Voters are encouraged to look at other St. Laurent properties, which are not in disrepair, but much the opposite, providing safe, affordable and attractive housing to downtown residents.

In addition, Lewiston Housing Authority and its developments have been providing aspirations programming to adolescent residents, and senior and disabled residents are given the opportunity to participate in various enrichment activities on a regular basis.

With the project not yet designed, a precise estimate of future assessed value has not yet been made. However, estimates of the minimum future assessed value, based upon the joint development agreement approved by the City Council and developer, would increase from today’s $132,890 to a minimum of $1,400,000. At today’s mil rate of .02659, the annual taxes generated from the real estate would increase from $3,533 to $37,226.
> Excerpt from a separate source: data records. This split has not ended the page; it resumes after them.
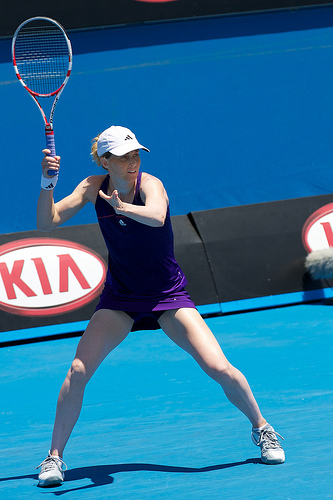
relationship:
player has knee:
[35, 124, 285, 489] [24, 117, 289, 486]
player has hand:
[35, 124, 285, 489] [35, 148, 64, 184]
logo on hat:
[124, 134, 133, 141] [96, 125, 150, 159]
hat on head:
[96, 125, 150, 159] [93, 125, 142, 181]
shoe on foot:
[251, 418, 286, 465] [250, 425, 285, 463]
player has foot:
[35, 124, 285, 489] [250, 425, 285, 463]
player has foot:
[35, 124, 285, 489] [33, 451, 68, 487]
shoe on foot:
[35, 456, 65, 486] [33, 451, 68, 487]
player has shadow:
[35, 124, 285, 489] [1, 457, 264, 497]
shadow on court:
[1, 457, 264, 497] [261, 310, 332, 403]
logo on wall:
[1, 237, 108, 320] [8, 58, 327, 289]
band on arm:
[40, 173, 58, 191] [34, 145, 98, 227]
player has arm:
[35, 124, 285, 489] [34, 145, 98, 227]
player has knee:
[35, 124, 285, 489] [206, 357, 241, 383]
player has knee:
[35, 124, 285, 489] [63, 359, 91, 387]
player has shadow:
[35, 127, 301, 490] [1, 457, 264, 497]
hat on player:
[96, 125, 150, 159] [35, 124, 285, 489]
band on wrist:
[40, 173, 58, 191] [37, 171, 60, 190]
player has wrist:
[35, 124, 285, 489] [37, 171, 60, 190]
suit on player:
[84, 176, 197, 325] [35, 124, 285, 489]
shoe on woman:
[33, 449, 67, 487] [28, 90, 316, 463]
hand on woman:
[40, 148, 61, 178] [7, 116, 313, 496]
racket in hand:
[3, 7, 99, 167] [40, 148, 61, 178]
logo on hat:
[124, 128, 159, 144] [94, 119, 169, 170]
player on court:
[35, 124, 285, 489] [26, 315, 328, 464]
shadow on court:
[59, 417, 309, 482] [26, 315, 328, 464]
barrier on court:
[0, 193, 333, 334] [26, 325, 327, 489]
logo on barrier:
[0, 235, 108, 320] [0, 193, 333, 334]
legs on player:
[61, 292, 288, 440] [37, 124, 217, 397]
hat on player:
[79, 127, 187, 173] [35, 124, 285, 489]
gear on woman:
[79, 181, 212, 295] [44, 127, 247, 435]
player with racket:
[35, 124, 285, 489] [0, 12, 82, 153]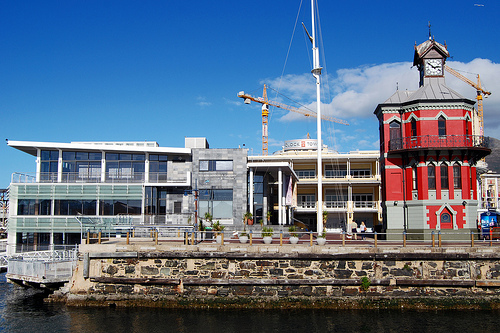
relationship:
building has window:
[377, 31, 481, 234] [425, 161, 436, 192]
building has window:
[377, 31, 481, 234] [438, 161, 449, 190]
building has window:
[377, 31, 481, 234] [451, 162, 462, 189]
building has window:
[189, 150, 246, 231] [437, 117, 447, 144]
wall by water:
[63, 243, 500, 309] [8, 305, 482, 330]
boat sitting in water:
[17, 246, 64, 286] [4, 282, 73, 324]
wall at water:
[117, 221, 385, 322] [117, 294, 364, 326]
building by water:
[372, 20, 493, 242] [61, 296, 494, 331]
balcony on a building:
[400, 131, 494, 153] [381, 25, 491, 233]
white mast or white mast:
[301, 0, 340, 250] [309, 0, 326, 238]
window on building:
[406, 109, 426, 148] [1, 120, 245, 300]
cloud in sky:
[263, 69, 372, 124] [100, 33, 324, 147]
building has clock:
[372, 20, 493, 242] [380, 26, 482, 83]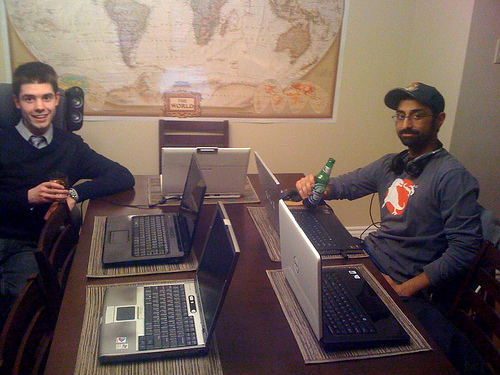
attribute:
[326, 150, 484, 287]
shirt — long, gray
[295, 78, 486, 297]
man — sitting, Young 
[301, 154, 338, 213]
beer bottle — green, Heinken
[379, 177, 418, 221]
dinosaur — white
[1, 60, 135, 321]
man — young, sitting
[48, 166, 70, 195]
glass — of liquor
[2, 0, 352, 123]
map — of the world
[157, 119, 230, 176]
chair — wooden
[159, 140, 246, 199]
laptop — silver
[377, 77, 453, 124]
cap — black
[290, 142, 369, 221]
beer bottle — green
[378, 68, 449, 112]
cap — baseball 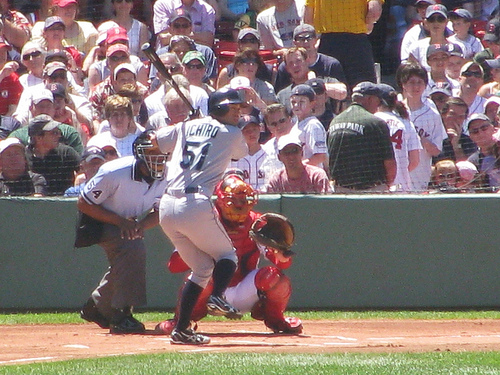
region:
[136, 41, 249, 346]
Baseball player ready to swing his bat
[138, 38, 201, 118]
Dark baseball bat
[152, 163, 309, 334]
Catcher in red padding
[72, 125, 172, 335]
Umpire leaning behind batter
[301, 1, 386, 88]
Person wearing a yellow shirt and navy shorts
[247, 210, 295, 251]
Leather baseball mitt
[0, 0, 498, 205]
Spectators watching a baseball game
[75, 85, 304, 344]
Three men playing baseball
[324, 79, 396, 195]
Old man facing away from the baseball game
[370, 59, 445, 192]
Two fans in baseball jerseys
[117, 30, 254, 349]
the man is batting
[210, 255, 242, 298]
the sock is long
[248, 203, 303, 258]
the mit is brown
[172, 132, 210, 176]
the number is black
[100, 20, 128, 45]
the cap is red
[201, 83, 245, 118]
the helmet is black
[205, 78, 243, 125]
the helmet is shiney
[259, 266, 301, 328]
the shin guards are red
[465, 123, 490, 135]
the man is wearing sunglasses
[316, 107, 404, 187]
the shirt is green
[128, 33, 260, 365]
Ichiro Suzuki batting as a member of the Seattle Mariners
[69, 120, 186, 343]
Home plate umpire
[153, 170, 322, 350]
The Red Sox' catcher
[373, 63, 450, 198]
A Boston fan standing up to get a better view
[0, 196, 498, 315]
Backstop behind home plate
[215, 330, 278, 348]
Home plate, seen at a sharp angle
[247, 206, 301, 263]
The catcher's mitt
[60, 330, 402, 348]
The batter's box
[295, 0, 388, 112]
A food or beer vendor in a yellow shirt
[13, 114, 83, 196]
A fan looking at somebody else in the crowd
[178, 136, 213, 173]
number on the back of a baseball jersey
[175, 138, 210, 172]
the baseball player's number on his jersey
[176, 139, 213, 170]
the number 51 on the back of a baseball jersey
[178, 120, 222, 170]
the baseball player's name and number on the back of his jersey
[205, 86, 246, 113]
black helmet on the baseball player's head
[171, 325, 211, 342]
baseball cleats on the player's foot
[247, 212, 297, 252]
brown baseball mitt on the catchers hand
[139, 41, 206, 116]
black baseball bat in the player's hands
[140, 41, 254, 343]
baseball player preparing to swing his bat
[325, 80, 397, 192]
man in a green shirt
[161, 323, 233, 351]
black and white sneakers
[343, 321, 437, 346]
red clay dirt on the field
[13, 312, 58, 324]
green grass on the field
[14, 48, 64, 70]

The structure of low-income housing tax credits require that the real estate financed be taxable, regardless of whether it is owned/managed by a for-profit or nonprofit entity. It is proposed that 50 percent of that tax revenue be put back into assistance programs for local landlords.

All of those increased taxes will stay in Lewiston. The project will pay development review and building permit fees.

Lewiston’s level of direct participation in helping finance the project is limited to the taxes and demolition costs associated with 116 and 122 Pierce Street and 155 Bartlett Street — amounts that the city has already effectively foregone.

This is an opportunity to improve the quality of Lewiston’s housing stock, replace quality affordable housing that was lost to arson, maintain federal support for work force housing within the city (which otherwise will eventually be lost) and to take a significant step toward turning one of Lewiston’s most challenged neighborhoods around.

No additional new city investment will be required.

By voting “no” on Lewiston Question 1, voters can send the message that Lewiston wants to rebuild.

Kristen S. Cloutier is Lewiston city councilor for Ward 5.